An overexpressed gene found at the scene of a variety of tumors is implicated in the development of two types of malignant brain cancer in a paper by researchers at The University of Texas M. D. Anderson Cancer Center to be published in the Proceedings of the National Academy of Sciences. The paper will be posted online at the PNAS web site the week of July 2.
“Just because a gene is associated with cancer doesn’t mean that it’s actually causing cancer. In this paper we show for the first time that insulin-like growth factor binding protein 2 (IGFBP2) connects with two other proteins to fuel development and progression of brain tumors,” says senior author Wei Zhang, Ph.D., professor in M. D. Anderson’s Department of Pathology.
Using a gene transfer delivery system in a mouse model, a team led by Zhang and Professor of Pathology Gregory Fuller, M.D., Ph.D., shows that IGFBP2 plays an active role in the tumorigenesis of astrocytoma and oligodendroglioma. Both cancers are forms of glioma, cancers that develop in the glial cells – which normally support and nourish neurons -- that are highly resistant to treatment.

Explore the material
**1.** According to the brain tumor article, in which two types of brain cancer does IGFBP2 play an active role?
**2.** Extend the brain tumor article with new text that picks up after its last sentence.
The entries after this point are separate material, not part of the brain tumor article.

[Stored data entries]
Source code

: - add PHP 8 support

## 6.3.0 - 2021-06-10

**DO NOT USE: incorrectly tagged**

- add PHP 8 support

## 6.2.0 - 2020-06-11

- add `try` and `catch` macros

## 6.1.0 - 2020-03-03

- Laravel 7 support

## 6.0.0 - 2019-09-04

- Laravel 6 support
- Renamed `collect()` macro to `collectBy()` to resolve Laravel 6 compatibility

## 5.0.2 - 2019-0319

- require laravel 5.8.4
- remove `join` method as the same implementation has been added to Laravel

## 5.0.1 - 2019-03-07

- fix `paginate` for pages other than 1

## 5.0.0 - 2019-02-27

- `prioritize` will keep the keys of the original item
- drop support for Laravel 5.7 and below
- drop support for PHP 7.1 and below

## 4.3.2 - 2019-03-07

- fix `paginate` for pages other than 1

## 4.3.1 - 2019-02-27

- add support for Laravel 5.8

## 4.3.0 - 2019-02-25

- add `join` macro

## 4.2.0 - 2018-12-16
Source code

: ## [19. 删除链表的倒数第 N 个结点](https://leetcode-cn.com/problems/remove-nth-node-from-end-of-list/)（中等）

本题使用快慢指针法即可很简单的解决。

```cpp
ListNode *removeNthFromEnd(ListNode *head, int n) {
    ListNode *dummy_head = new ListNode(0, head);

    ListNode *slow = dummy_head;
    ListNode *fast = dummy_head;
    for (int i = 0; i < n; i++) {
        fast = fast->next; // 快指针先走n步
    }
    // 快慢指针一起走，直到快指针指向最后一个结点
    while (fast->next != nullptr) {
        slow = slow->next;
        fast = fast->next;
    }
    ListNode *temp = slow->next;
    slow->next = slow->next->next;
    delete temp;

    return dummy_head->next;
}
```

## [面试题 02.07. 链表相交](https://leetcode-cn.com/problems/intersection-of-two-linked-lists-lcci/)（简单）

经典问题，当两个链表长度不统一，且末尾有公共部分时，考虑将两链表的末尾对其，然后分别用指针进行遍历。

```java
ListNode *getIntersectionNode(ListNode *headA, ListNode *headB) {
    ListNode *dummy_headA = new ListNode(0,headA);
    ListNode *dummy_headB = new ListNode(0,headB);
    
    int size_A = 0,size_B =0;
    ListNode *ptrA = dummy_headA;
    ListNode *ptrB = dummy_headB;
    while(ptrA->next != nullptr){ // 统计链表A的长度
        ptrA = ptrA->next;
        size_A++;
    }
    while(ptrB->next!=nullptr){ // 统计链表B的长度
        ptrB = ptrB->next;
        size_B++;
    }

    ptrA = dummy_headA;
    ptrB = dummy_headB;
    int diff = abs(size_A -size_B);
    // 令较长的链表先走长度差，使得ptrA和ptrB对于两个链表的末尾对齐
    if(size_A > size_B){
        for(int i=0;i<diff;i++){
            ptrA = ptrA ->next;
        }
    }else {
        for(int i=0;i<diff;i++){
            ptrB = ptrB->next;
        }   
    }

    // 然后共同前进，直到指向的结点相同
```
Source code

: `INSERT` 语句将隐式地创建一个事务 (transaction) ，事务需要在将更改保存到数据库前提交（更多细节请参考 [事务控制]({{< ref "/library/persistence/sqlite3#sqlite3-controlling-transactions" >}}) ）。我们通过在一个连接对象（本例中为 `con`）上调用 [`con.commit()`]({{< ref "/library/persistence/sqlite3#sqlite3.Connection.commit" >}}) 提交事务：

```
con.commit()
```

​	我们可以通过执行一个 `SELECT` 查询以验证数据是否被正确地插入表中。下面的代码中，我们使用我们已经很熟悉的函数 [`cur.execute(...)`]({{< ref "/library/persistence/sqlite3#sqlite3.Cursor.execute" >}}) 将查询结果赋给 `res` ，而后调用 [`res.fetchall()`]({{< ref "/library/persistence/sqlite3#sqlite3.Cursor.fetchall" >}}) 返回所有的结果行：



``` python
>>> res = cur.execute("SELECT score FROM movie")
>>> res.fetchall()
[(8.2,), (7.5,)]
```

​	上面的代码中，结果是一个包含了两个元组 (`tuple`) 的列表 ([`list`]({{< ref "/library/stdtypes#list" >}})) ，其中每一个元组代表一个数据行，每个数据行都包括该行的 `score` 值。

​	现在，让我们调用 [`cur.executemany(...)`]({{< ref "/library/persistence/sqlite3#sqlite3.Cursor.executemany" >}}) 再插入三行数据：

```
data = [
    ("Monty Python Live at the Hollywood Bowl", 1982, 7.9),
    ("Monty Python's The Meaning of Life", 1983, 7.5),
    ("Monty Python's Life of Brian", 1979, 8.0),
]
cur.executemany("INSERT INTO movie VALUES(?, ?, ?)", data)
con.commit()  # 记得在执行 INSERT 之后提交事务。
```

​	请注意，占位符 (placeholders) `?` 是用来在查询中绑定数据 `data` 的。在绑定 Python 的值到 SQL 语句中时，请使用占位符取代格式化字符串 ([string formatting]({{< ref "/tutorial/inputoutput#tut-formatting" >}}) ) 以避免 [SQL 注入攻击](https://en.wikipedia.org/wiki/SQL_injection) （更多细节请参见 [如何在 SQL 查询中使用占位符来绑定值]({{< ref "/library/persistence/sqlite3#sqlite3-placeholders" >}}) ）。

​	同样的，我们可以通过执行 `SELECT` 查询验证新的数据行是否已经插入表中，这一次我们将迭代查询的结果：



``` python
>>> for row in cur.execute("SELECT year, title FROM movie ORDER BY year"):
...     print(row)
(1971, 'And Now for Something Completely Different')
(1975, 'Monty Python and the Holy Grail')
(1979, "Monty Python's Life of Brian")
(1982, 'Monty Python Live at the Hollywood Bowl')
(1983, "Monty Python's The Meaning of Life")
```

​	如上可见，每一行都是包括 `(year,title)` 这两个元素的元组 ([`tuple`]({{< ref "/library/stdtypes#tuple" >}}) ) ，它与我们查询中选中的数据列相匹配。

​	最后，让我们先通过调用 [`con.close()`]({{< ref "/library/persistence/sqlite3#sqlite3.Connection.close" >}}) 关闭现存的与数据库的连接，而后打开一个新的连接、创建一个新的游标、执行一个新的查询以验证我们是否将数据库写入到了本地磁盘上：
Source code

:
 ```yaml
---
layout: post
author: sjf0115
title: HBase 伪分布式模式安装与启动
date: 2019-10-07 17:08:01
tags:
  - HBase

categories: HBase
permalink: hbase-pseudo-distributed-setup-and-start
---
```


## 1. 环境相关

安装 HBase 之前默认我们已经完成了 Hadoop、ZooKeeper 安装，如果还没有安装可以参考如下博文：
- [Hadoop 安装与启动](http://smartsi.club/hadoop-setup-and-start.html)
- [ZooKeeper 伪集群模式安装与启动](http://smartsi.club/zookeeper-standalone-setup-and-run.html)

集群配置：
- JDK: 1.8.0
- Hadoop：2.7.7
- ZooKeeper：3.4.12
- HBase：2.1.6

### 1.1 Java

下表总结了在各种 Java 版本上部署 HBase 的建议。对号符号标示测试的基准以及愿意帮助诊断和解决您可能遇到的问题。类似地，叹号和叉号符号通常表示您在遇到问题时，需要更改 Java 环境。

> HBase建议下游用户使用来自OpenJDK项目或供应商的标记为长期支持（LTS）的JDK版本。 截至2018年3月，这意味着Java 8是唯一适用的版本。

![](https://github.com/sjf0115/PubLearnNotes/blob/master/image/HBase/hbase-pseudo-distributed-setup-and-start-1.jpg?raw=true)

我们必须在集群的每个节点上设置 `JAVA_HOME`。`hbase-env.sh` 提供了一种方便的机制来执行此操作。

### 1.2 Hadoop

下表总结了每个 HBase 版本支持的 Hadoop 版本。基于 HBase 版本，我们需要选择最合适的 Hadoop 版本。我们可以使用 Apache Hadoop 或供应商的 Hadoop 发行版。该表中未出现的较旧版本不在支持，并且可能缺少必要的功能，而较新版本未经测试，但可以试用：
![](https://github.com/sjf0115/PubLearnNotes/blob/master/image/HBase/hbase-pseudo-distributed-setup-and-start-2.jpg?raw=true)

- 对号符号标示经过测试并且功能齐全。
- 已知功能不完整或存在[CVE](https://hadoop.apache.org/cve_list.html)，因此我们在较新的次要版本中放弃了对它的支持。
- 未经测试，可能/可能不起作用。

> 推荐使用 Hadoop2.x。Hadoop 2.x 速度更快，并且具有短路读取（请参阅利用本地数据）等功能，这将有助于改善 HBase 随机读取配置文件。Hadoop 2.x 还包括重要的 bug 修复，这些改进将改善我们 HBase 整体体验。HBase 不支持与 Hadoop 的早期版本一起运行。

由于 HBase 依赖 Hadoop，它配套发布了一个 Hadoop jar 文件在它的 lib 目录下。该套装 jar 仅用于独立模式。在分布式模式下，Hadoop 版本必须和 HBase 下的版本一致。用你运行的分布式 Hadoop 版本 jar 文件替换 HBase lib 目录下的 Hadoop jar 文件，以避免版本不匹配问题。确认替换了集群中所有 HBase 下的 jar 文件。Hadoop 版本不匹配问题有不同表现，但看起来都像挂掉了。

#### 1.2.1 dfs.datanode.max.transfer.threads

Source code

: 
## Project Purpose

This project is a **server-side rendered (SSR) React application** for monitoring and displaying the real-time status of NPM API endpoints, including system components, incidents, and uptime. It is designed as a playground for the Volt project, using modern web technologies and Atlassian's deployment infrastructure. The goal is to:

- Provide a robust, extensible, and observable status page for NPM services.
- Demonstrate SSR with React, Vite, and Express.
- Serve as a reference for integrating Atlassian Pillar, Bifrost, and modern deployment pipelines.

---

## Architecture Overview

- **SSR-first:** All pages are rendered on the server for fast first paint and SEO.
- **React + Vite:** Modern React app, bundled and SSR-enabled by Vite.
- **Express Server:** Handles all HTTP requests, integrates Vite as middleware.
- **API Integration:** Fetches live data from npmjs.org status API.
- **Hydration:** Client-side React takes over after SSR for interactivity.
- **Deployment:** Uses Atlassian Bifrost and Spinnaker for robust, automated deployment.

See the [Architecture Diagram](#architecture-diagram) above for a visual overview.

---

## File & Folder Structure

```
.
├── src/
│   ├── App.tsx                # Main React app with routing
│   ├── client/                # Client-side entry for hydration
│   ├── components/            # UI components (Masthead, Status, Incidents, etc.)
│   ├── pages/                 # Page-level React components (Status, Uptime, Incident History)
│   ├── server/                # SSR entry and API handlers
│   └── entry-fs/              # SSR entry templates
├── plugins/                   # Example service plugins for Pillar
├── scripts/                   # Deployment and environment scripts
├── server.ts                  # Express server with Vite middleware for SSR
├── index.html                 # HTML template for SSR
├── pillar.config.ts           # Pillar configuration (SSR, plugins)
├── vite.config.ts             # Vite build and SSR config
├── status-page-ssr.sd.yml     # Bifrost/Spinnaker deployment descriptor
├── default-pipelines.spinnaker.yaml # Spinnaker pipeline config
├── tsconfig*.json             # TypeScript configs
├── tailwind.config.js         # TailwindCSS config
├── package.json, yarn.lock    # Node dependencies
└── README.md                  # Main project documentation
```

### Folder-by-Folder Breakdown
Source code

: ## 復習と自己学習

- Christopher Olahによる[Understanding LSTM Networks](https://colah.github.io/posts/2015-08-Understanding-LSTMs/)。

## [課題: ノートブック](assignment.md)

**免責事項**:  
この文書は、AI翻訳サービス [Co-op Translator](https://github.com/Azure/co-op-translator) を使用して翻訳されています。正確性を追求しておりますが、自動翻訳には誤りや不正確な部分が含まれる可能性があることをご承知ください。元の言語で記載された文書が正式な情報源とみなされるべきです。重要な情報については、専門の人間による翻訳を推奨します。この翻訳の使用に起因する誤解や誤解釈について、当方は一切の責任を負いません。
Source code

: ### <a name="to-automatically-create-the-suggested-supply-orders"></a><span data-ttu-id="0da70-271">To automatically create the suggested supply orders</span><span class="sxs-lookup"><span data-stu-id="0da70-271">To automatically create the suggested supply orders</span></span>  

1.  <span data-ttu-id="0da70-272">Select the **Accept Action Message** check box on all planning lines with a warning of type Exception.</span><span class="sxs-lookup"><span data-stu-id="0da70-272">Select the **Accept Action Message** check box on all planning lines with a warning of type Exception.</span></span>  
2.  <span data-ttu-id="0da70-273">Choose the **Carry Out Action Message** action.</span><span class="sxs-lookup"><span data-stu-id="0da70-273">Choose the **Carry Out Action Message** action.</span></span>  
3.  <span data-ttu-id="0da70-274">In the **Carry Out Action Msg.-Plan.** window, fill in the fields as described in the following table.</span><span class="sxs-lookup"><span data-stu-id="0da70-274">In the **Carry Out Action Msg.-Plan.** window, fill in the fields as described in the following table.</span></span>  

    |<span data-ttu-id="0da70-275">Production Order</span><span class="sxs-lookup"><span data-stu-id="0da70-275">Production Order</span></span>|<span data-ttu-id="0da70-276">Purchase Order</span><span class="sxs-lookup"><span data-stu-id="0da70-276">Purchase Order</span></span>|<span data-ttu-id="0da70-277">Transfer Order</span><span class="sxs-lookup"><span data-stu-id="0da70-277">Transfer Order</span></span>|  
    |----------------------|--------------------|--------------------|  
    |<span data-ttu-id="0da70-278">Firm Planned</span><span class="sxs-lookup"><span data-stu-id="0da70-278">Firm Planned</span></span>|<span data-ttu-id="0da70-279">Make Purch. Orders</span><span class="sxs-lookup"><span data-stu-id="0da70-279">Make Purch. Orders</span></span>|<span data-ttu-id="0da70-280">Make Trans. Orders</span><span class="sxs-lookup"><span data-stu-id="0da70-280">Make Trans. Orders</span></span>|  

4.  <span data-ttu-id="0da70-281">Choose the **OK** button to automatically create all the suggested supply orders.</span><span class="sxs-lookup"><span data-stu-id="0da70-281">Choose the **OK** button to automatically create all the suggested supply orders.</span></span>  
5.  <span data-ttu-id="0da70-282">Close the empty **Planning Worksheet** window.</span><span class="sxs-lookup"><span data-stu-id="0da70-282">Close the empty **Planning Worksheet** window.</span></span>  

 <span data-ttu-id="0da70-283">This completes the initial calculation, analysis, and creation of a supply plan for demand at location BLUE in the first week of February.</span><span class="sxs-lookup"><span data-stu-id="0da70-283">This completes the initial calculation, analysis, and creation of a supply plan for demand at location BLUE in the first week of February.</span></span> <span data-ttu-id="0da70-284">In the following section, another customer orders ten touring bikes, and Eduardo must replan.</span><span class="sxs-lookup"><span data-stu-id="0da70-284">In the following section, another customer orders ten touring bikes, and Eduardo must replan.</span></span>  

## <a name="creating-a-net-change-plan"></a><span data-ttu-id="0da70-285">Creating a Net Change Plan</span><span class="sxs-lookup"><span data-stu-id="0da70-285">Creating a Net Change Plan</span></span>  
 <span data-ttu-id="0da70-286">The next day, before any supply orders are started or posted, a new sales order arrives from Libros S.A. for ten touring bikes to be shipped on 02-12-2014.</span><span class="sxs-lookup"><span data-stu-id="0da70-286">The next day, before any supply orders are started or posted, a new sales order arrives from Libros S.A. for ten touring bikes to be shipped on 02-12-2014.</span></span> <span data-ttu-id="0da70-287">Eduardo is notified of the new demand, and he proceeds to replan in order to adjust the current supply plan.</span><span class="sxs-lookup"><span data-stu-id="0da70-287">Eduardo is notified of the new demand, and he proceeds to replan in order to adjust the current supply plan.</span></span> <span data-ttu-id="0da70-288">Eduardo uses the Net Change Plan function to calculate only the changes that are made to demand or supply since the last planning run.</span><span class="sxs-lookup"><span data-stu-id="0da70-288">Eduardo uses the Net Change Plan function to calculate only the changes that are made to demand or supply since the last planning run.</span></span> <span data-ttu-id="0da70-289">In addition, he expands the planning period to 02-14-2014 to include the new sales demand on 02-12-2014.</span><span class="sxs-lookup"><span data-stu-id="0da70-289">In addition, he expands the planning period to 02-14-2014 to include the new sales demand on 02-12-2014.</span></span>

Answers for the exercise
**1.** Astrocytoma and oligodendroglioma.

**2.**
“This makes IGFBP2 an important candidate for development of targeted therapy to treat gliomas,” Zhang says. Gliomas kill about 13,000 people in the United States annually.
The possibilities are not limited to brain cancer, Fuller notes, “because of the pervasive overexpression of IGFBP2 documented in other cancer types.” The gene is expressed only at low levels in normal cells, which would potentially reduce side effects caused by a treatment that targeted the gene or its protein product.
Fuller and Zhang first associated overexpression of the gene with brain cancer in 1999. Other researchers have since found it to be overexpressed in prostate, ovarian, breast and colorectal cancers, some leukemias, and also in drug-resistant tumors.
Overabundance of IGFBP2 has since been shown to be an indicator of poor prognosis for glioma patients. The PNAS paper takes it beyond this biomarker status.
Zhang, Fuller and colleagues employed a viral gene transfer delivery agent known as RCAS, which is loaded with the gene, or genes, of interest and injected into the mouse brain. The viral particles infect only glial cells, where the genes are expressed.
This system allows the researchers to observe whether a gene identified in a correlation study plays an active role in tumorigenesis. It also permits the delivery and study of combinations of genes.
They found that a combination of IGFBP2 and another known oncogene called K-Ras leads to development of astrocytomas – a glioma named for the star-like shape of its constituent cells.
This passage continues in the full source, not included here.